Passage Start Marker
Less quality habitat, simply an older forest, means the northeast can support fewer moose than it once did. He said the country north of Isabella, once prime for moose, now contains many maturing pine plantations. The conifers may provide cover, but little in the way of food for moose. Significantly less logging is occurring in the northeast than there was 20 or more years ago, especially on Superior National Forest lands. There is also a greater emphasis on planting pines in harvested areas, rather than managing for naturally regenerating aspen/birch forests. Both of these factors are working against moose habitat. Due to land management strategies and a reduced demand for forest products, opportunities to improve moose habitat appear to be limited for the foreseeable future.
A man who loved moose
It was a surprise to learn last week of the passing of Larry Schanno of Finland, where he owned Our Place Restaurant, a popular hangout for snowmobilers, off-roaders, hunters, anglers and just everyone who enjoys the backcountry of Lake County. The restaurant contains a collection of moose antlers Larry found, some of which are carved with scenes. He was a serious shed antler hunter long before the activity became popular.
Passage End Marker
## Things to do
1. Repeat the moose passage verbatim, beginning at "Less quality habitat, simply" and stopping after "the foreseeable future.".
2. In the moose passage, what restaurant did Larry Schanno own in Finland?
The lines that come next are not needed here.
Listed records Start Marker
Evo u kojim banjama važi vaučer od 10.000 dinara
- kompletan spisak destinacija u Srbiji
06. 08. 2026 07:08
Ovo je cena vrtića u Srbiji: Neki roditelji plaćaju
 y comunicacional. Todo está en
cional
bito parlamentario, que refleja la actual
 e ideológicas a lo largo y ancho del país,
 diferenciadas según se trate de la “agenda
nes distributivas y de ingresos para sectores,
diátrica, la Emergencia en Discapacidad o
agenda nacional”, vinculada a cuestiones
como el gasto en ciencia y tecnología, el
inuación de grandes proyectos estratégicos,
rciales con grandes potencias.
Listed records End Marker
Listed records Start Marker
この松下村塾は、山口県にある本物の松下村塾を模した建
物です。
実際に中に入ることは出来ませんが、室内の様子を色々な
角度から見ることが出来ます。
Listed records End Marker
## Task-by-task solutions
1.
Less quality habitat, simply an older forest, means the northeast can support fewer moose than it once did. He said the country north of Isabella, once prime for moose, now contains many maturing pine plantations. The conifers may provide cover, but little in the way of food for moose. Significantly less logging is occurring in the northeast than there was 20 or more years ago, especially on Superior National Forest lands. There is also a greater emphasis on planting pines in harvested areas, rather than managing for naturally regenerating aspen/birch forests. Both of these factors are working against moose habitat. Due to land management strategies and a reduced demand for forest products, opportunities to improve moose habitat appear to be limited for the foreseeable future.

2. Our Place Restaurant.